Gabriel Pop
- Full name: Gabriel Gheorghe Pop
- Born: 29 March 1998 (age 27) Romania
- Height: 192 cm (6 ft 4 in)
- Weight: 92 kg (203 lb; 14 st 7 lb)

Rugby union career
- Position(s): Fly-half, Centre
- Current team: CS Dinamo București

Youth career
- 2006-2015: ER Galiza

Senior career
- Years: Team / Apps / (Points)
- 2015-2021: ER Galiza / ?? / (??)
- 2021-2022: GDS Cascais / ?? / (??)
- 2022-: CS Dinamo București / 8 / (30)
- 2022-: Romanian Wolves / 3 / (0)
- Correct as of 26 November 2023

International career
- Years: Team / Apps / (Points)
- 2017: Portugal under-20 / ?? / (??)
- 2022-: Romania / 6 / (5)
- 2023: Romania A / 1 / (0)
- Correct as of 26 November 2023

National sevens team
- Years: Team /  / Comps
- 2016: Portugal /  / 1
- Correct as of 18 August 2023

= Gabriel Pop =

Romania international rugby union player

Gabriel Gheorghe Pop (born 29 March 1998) is a Romanian rugby union who plays at CS Dinamo București in the Liga Națională de Rugby.

==Club career==
Pop began his career at ER Galiza, starting at the age of eight.
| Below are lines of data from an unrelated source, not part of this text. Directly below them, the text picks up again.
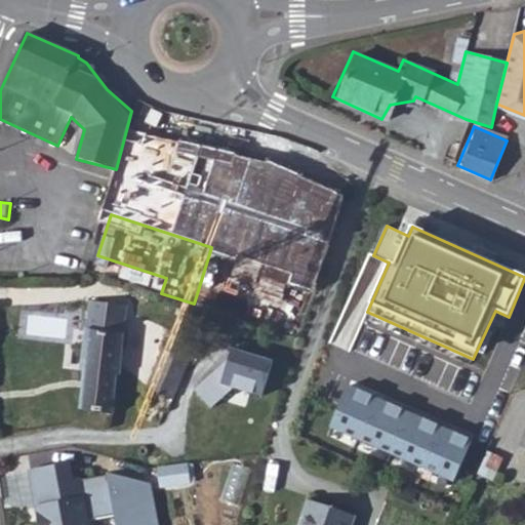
[(299,338),(317,267),(272,255),(266,282),(275,284),(264,330),(299,338)]
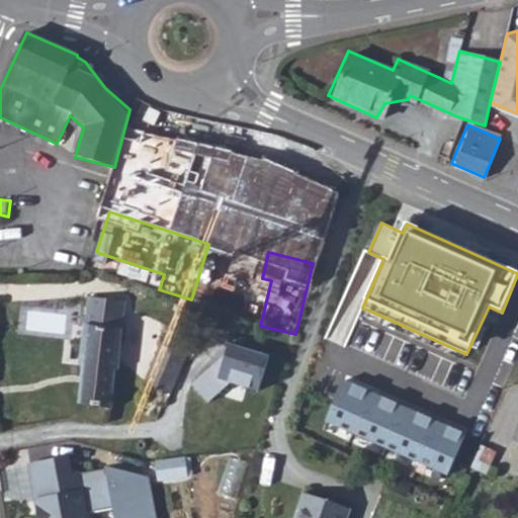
[(124,301),(88,297),(81,366),(83,366),(80,403),(111,410),(114,370),(117,371),(124,301)]
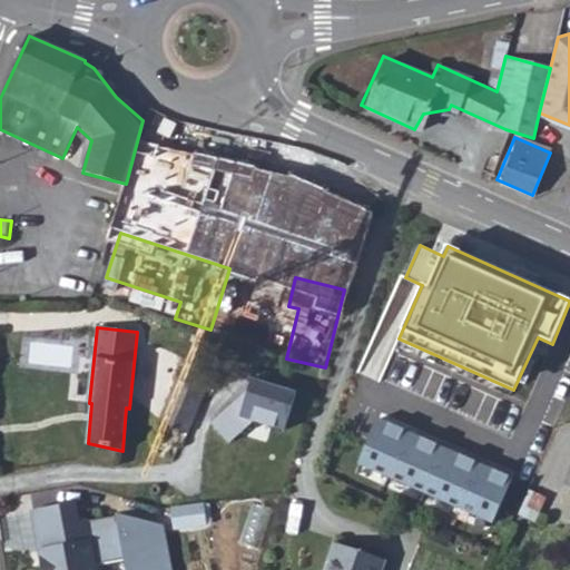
[(161,439),(182,448),(188,432),(206,391),(203,390),(215,360),(192,350),(179,381),(177,380),(158,423),(166,426),(161,439)]
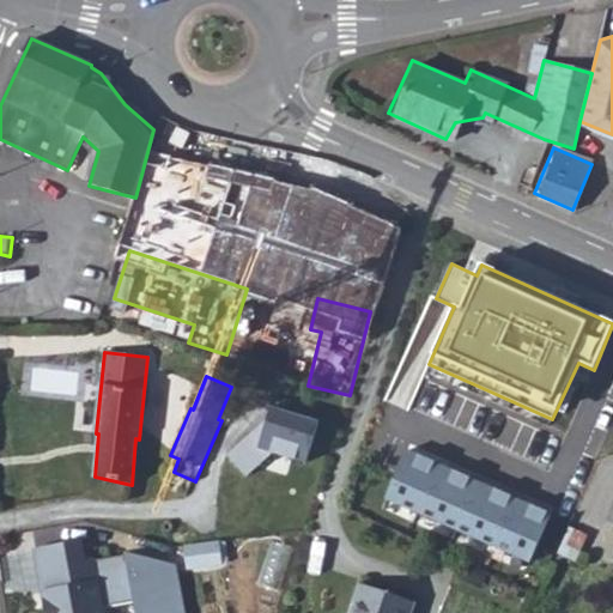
[(265,423),(230,454),(247,472),(271,451),(307,461),(316,420),(269,408),(265,423)]
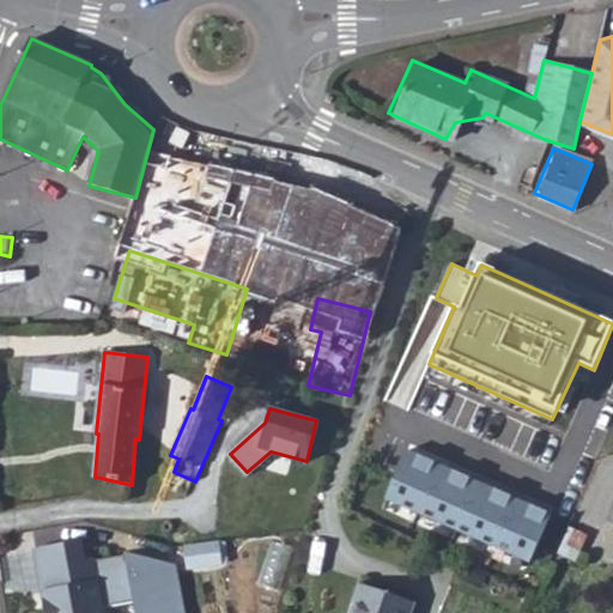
[(551,514),(408,450),(386,499),(529,563),(551,514)]
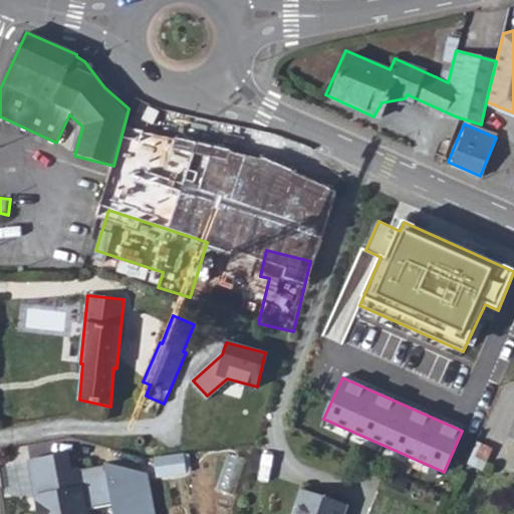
[(67,456),(31,462),(39,513),(84,513),(84,510),(113,505),(115,513),(153,513),(147,477),(106,465),(70,472),(67,456)]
He joined Portuguese side GDS Cascais on 2021, where he spent a season before moving back to Romania to play for CS Dinamo București.

==International career==
In 2016 he was selected for the Portugal Sevens team in the Rugby Europe 7s Grand Prix Series Lodz. He was then later selected for the Portugal under-20 squad for the 2018 World Rugby Under 20 Trophy. Where they finished third.

In 2022 Pop made his debut for Romania against Uruguay. He was named in the squad for the 2023 Rugby World Cup.